**Input material**

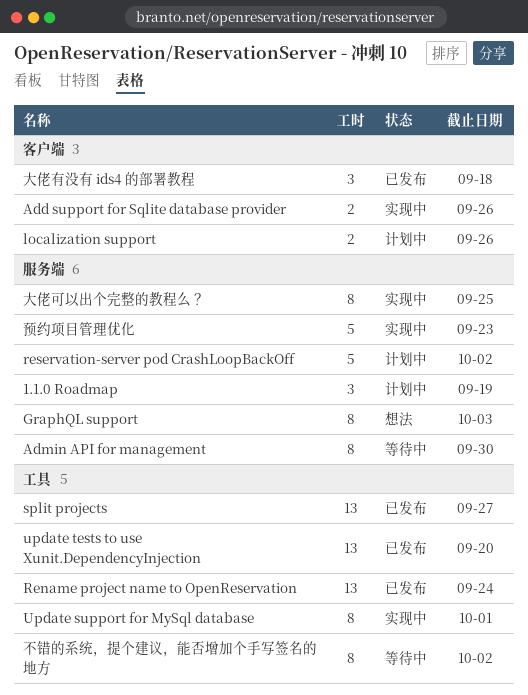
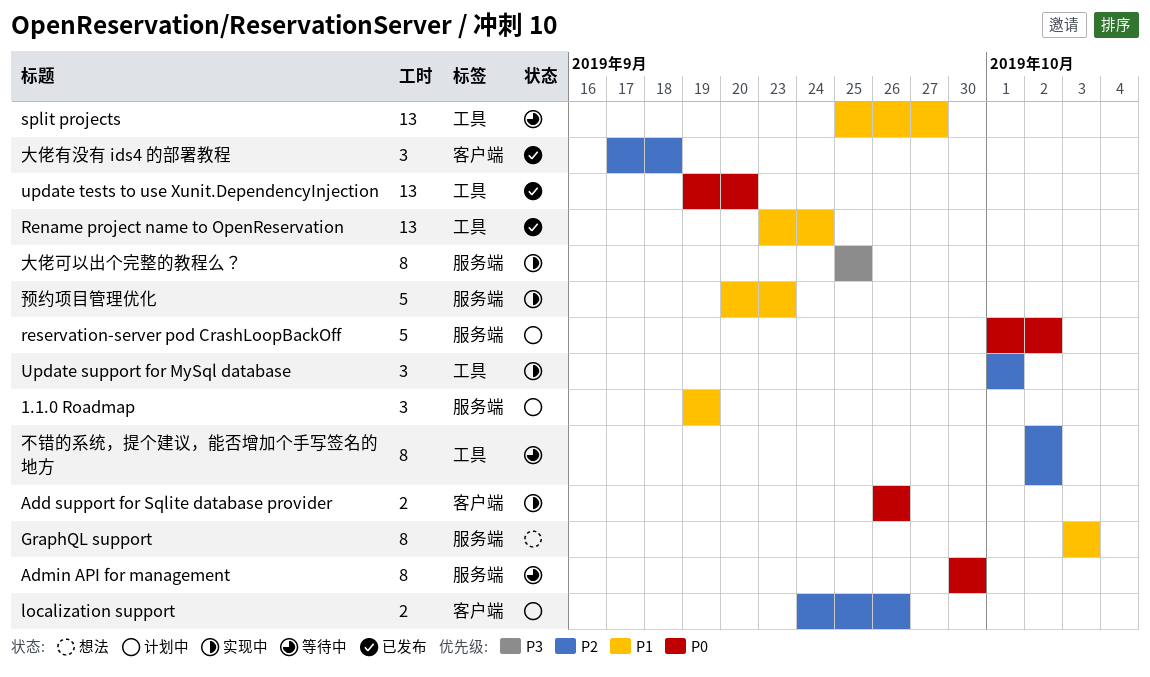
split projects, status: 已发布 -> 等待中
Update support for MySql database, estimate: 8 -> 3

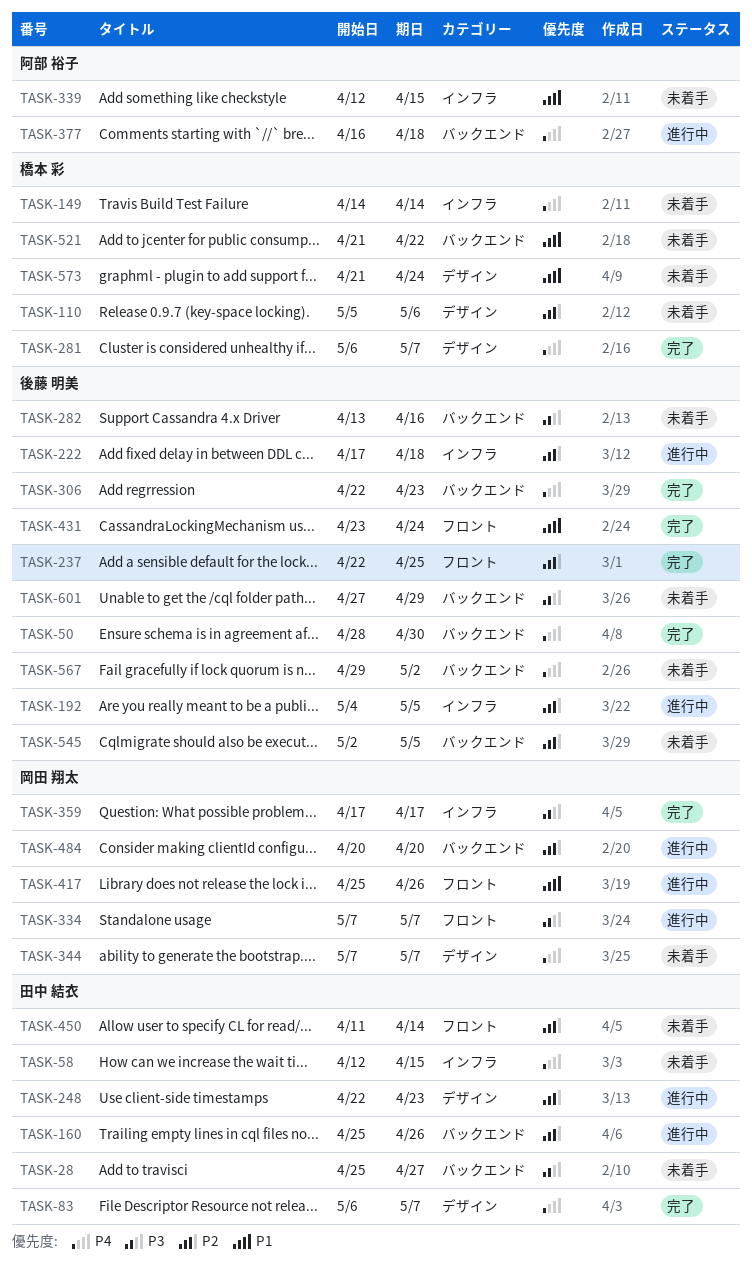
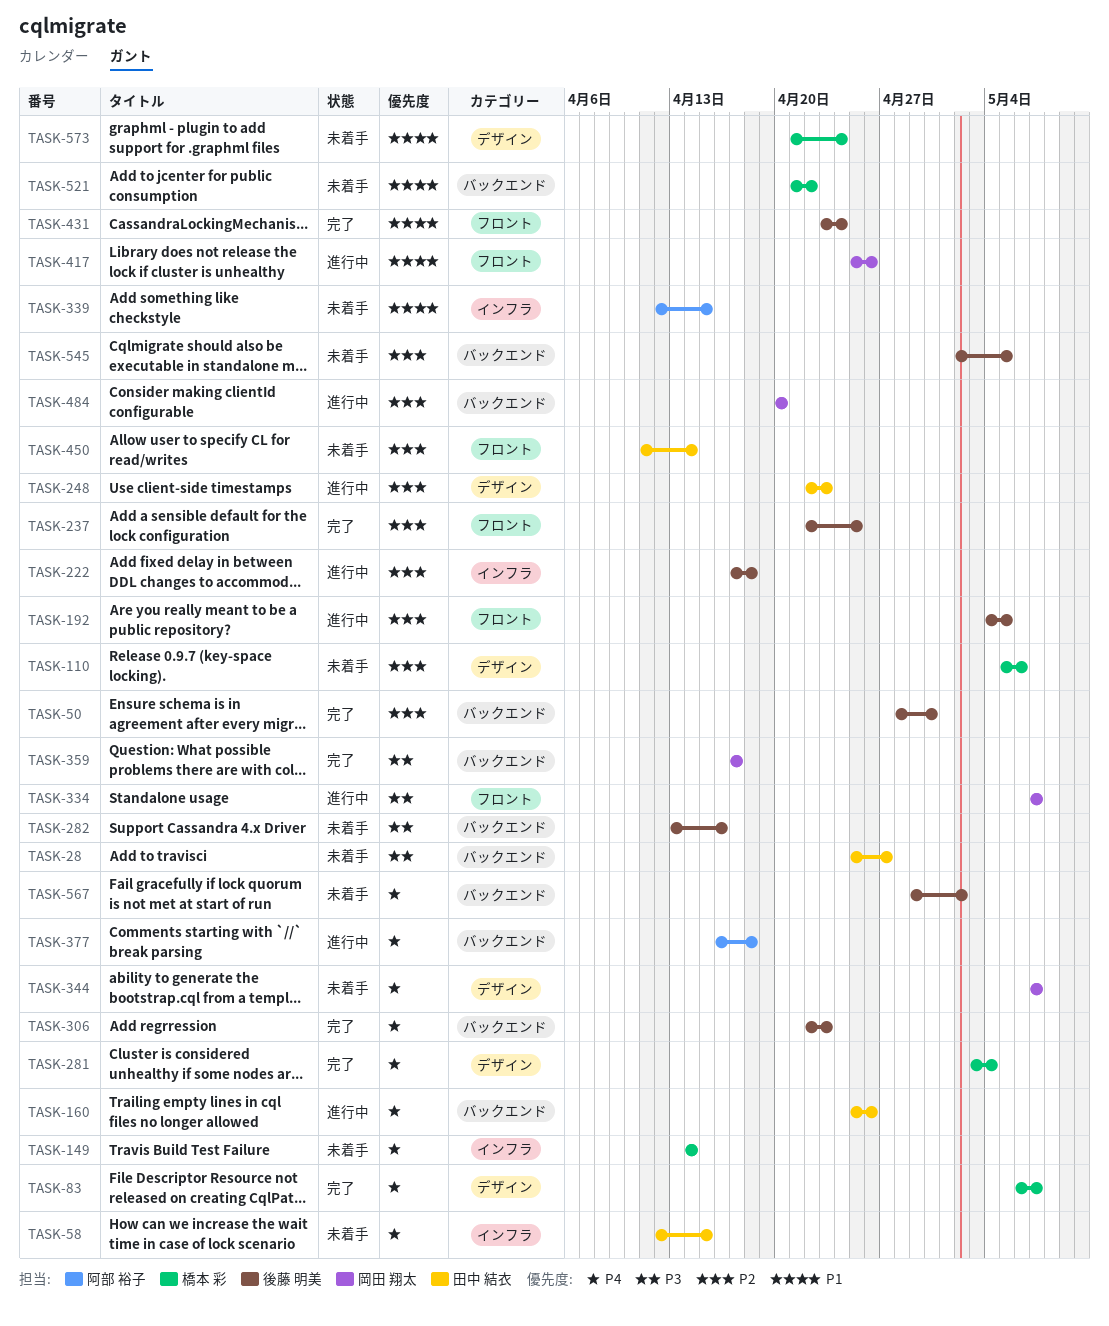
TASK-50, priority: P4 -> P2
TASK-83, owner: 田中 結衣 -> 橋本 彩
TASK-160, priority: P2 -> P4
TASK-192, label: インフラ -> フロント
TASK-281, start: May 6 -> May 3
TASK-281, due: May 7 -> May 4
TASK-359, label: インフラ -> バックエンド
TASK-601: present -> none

...

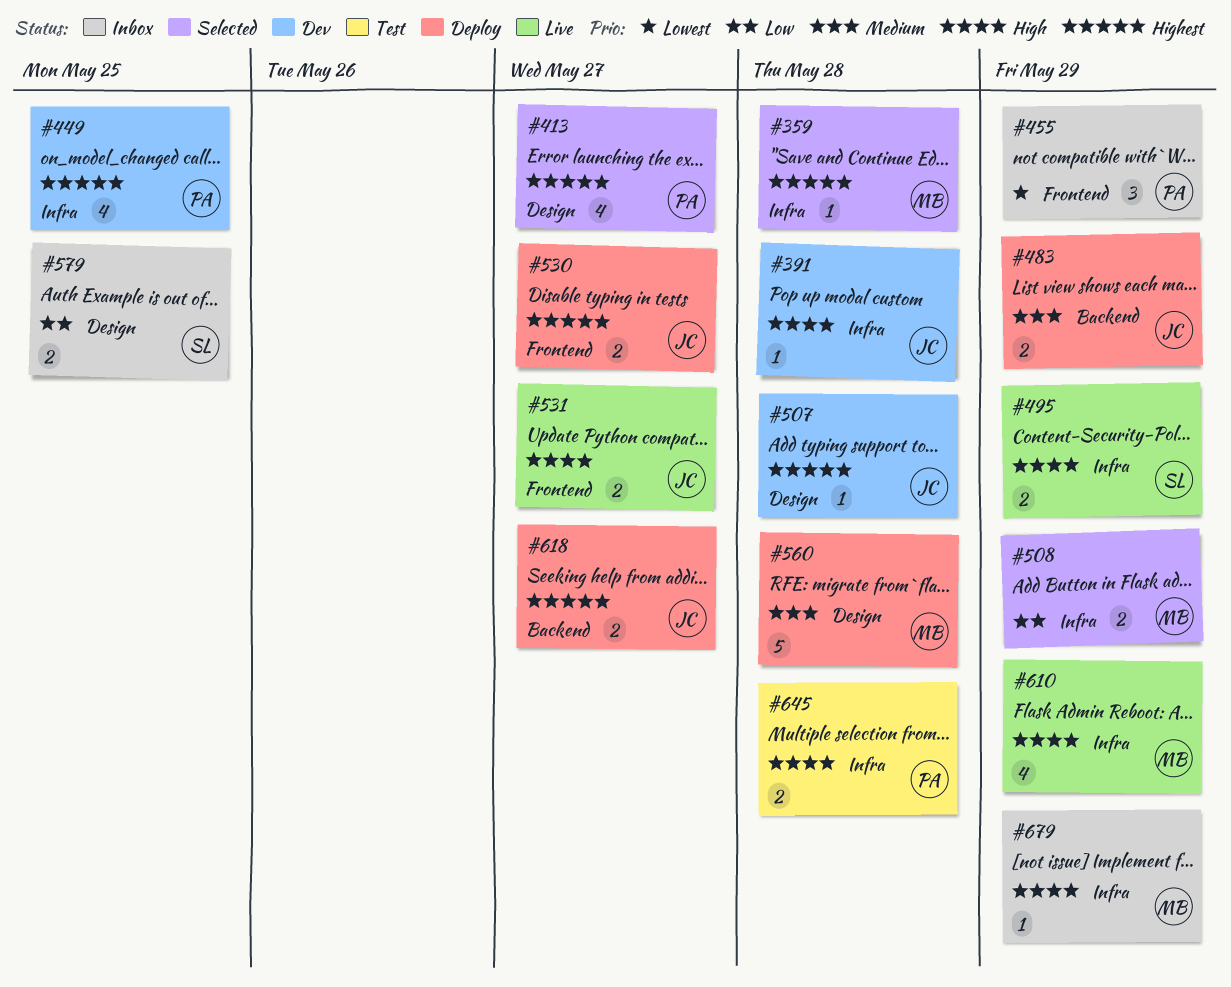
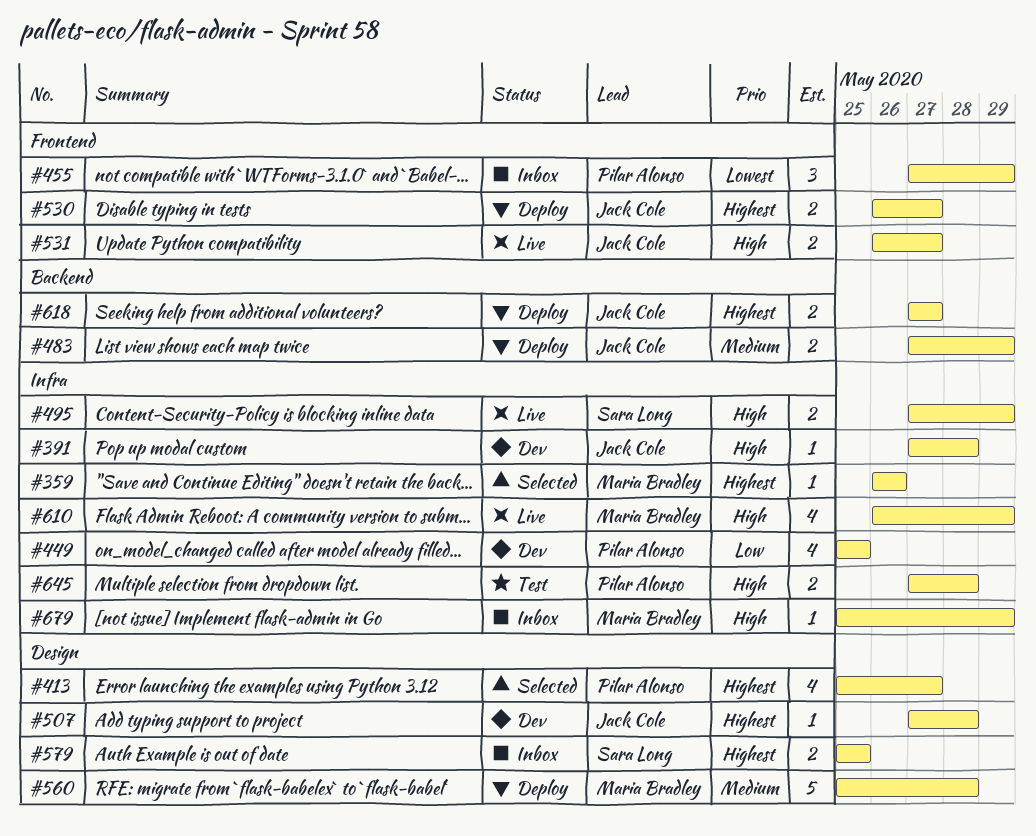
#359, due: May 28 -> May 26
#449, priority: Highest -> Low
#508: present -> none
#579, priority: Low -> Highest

**What needs to be done**
Only the lines from the one containing "TASK-359, label: インフラ -> バックエンド" through the one containing "TASK-601: present -> none" are to be retyped, both boundary lines included, with no other material.

**Answer box**
TASK-359, label: インフラ -> バックエンド
TASK-601: present -> none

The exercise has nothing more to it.